The Turtle's Back is Orange



The turtle’s back is orange and I wasn’t watching.
(Mackinac Island - Ojibwe "Big Turtle" - Mishi-mikinaak)


Summer crept away. 


The moment this dawned on me I remember well. I was looking across Lake Huron facing Mackinac Island on a cool afternoon. It had mutated into a mass of oranges.


I tend to mentally flog myself if I don’t pay attention to seasonal changes. Seasons haven’t looked the same since March. That’s when I migrated to St. Ignace to temporarily be with my mom.


Acute awareness of changing seasons is ingrained in me. I grew up in northern Michigan among fisherman, sailors, tourist traps and upper peninsula survivors. 


If you didn’t have your cords of wood stocked up for the winter, your boat ship-shape for summer, your garden planted in spring and your snow-tires on in autumn, natural consequences hover like a silent teacher reeking with vapors of “I told you so!” 



This is the first time Covid-19 marked itself as a season of its own. A season of gloom. Like black storm clouds pausing indefinitely above, predicting bad weather ahead. No prior experience or upbringing readied me for this long, drawn out, unmerciful season. No matter how much germ-gel, stocked food, masks or closed doors I have, it stays. I don't feel I am ever prepared enough.

Yeah, the turtle’s back is orange. The birdbath has been wiped down and put in the shed. The water is now colder than my body and my wetsuit want to tolerate. I’m alive to write, love and see beyond the doom-clouds of this drawn-out covid.


I’m not giving covid permission to hide the natural seasons. I’m alive. 

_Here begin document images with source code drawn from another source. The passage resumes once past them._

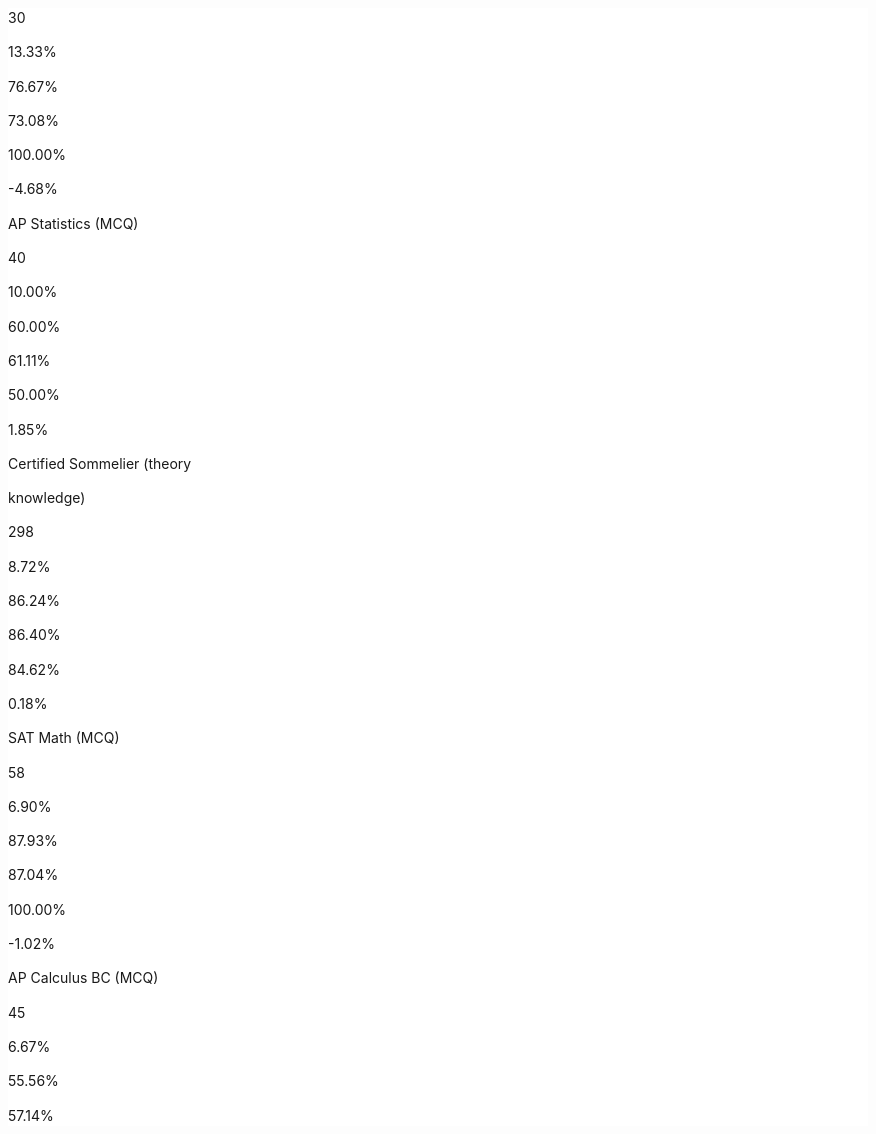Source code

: 30

13.33%

76.67%

73.08%

100.00%

-4.68%

AP Statistics (MCQ)

40

10.00%

60.00%

61.11%

50.00%

1.85%

Certified Sommelier (theory

knowledge)

298

8.72%

86.24%

86.40%

84.62%

0.18%

SAT Math (MCQ)

58

6.90%

87.93%

87.04%

100.00%

-1.02%

AP Calculus BC (MCQ)

45

6.67%

55.56%

57.14%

Yes, there’s no doubt about it—-my life has been modified. No insight prepared me for this lingering season. I would never have predicted I would watch the birds and squirrels as much as I have since this season hit. They seem to know seasons have their own seasons "within" and it doesn’t stop what they have to do to survive. 


I’ve been aware of passing of seasons in a way I never have before. Covid has forced me to learn. To live this season until the next one comes. Stay diligent and adjust as needed.


Changes are constant. Underneath the orange, the turtle is still the turtle. I’m still Maggie. Thriving as I go. Evolving under new conditions. I’m doing my best not to lose myself under the gloom. I didn’t think it was possible to hold an umbrella over my head indefinitely. I’m doing it, though and I can see my strength increasing.


What’s the most powerful lesson I’ve learned? To take time to notice the turtle has transformed and see it for what it is. 



My hope is others have developed new skills to survive this covid-gloom. I’ve never felt alone in the shadow of this cloud. I feel for my co-Americans.

 


Sending out a mending love to all from the core of my heart.


My life has been a tapestry of rich and royal hue,

And everlasting vision of the ever-changing view.

                                       Carol King (from Tapestry).